Only one adverse event, a mild case of redness around the anus (anal erythema), was deemed possibly related to use of the insert. Both doses – the single insert and two inserts – achieved high levels of drug in rectal tissue and fluid, and through a laboratory test of rectal tissue that mimics how HIV infects cells of the rectum, researchers found both doses able to suppress HIV for up to 72 hours, with two inserts (double the dose of one) providing greater suppression of HIV in the tissue.
Each insert contains 20 mg of TAF and 16 mg of EVG. TAF is a nucleotide reverse transcriptase inhibitor that blocks the HIV virus from replicating and making copies of itself, while EVG is an integrase inhibitor that prevents HIV from integrating into the DNA of host cells. While TAF also acts against herpes simplex virus (HSV), tests of rectal tissue conducted as part of MTN-039 were not designed to investigate its potential for suppressing HSV infection.

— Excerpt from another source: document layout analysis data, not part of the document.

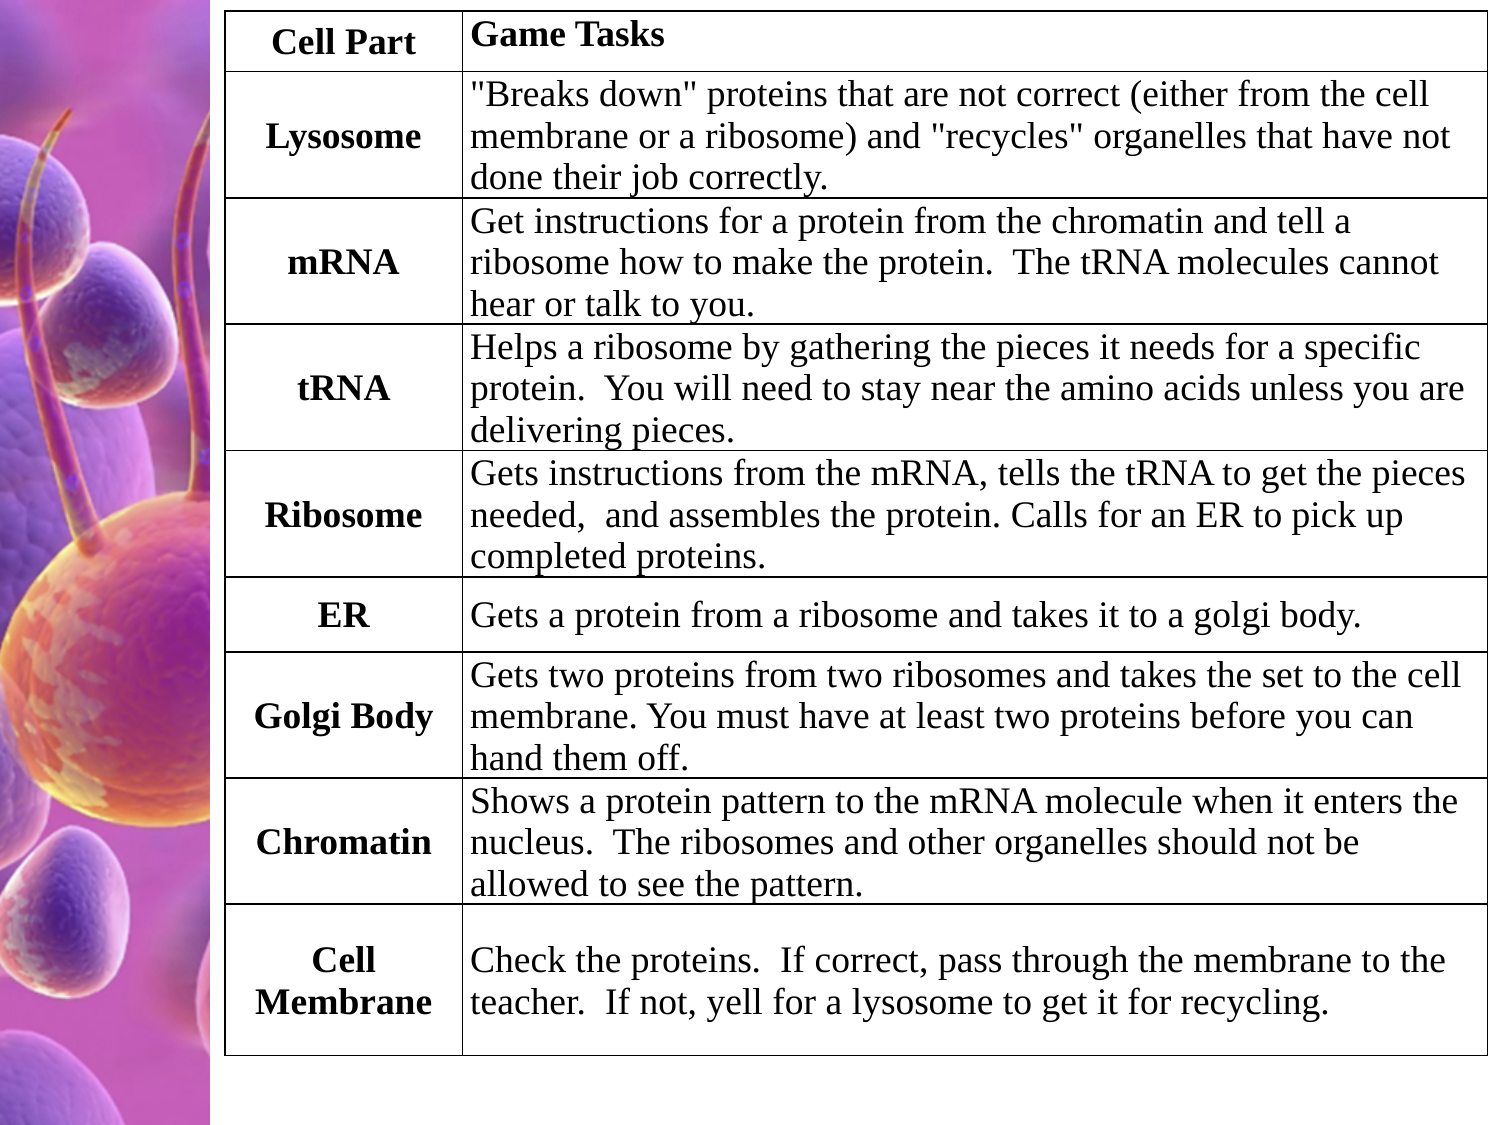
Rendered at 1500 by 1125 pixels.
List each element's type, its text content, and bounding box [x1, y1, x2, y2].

table_cell Gets two proteins from two ribosomes and takes the set to the cell membrane. You must have at least two proteins before you can hand them off. [463, 653, 1487, 777]
table_cell Cell Membrane [226, 905, 462, 1055]
table_cell Golgi Body [226, 653, 462, 777]
table_cell tRNA [226, 325, 462, 450]
table_header Game Tasks [463, 12, 1487, 71]
table_cell "Breaks down" proteins that are not correct (either from the cell membrane or a ribosome) and "recycles" organelles that have not done their job correctly. [463, 72, 1487, 197]
table_cell Ribosome [226, 451, 462, 576]
table_cell mRNA [226, 199, 462, 323]
table_cell Gets instructions from the mRNA, tells the tRNA to get the pieces needed, and assembles the protein. Calls for an ER to pick up completed proteins. [463, 451, 1487, 576]
table_cell Shows a protein pattern to the mRNA molecule when it enters the nucleus. The ribosomes and other organelles should not be allowed to see the pattern. [463, 779, 1487, 903]
table_cell Chromatin [226, 779, 462, 903]
picture [0, 0, 211, 1125]
table_cell ER [226, 578, 462, 651]
table_cell Helps a ribosome by gathering the pieces it needs for a specific protein. You will need to stay near the amino acids unless you are delivering pieces. [463, 325, 1487, 450]
table_header Cell Part [226, 12, 462, 71]
table_cell Check the proteins. If correct, pass through the membrane to the teacher. If not, yell for a lysosome to get it for recycling. [463, 905, 1487, 1055]
table_cell Gets a protein from a ribosome and takes it to a golgi body. [463, 578, 1487, 651]
table_cell Lysosome [226, 72, 462, 197]
table_cell Get instructions for a protein from the chromatin and tell a ribosome how to make the protein. The tRNA molecules cannot hear or talk to you. [463, 199, 1487, 323]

“The MTN-039 study has provided important information about the safety of the TAF/EVG insert used rectally as well as its potential efficacy, augmenting the data collected in our Phase I study of the insert as a vaginal product. Both clinical studies, which involved single administration (rectal or vaginal), have shown high and long-lasting drug levels compatible with protection against HIV. We are very encouraged by these results as we plan the next set of studies of this promising and unique product, which we believe would fill a gap in existing HIV prevention methods,” commented Gustavo Doncel, M.D., Ph.D., professor of obstetrics and gynecology at Eastern Virginia Medical School and scientific and executive director of CONRAD, which is developing the TAF/EVG fast-dissolving insert.
Together with recently published animal studies demonstrating high efficacy when applied before or after viral exposure, these first-in-human clinical trials support CONRAD’s plans to test the on-demand insert for proof-of-concept effectiveness as a dual-compartment, vaginal and rectal, microbicide, Dr. Doncel added.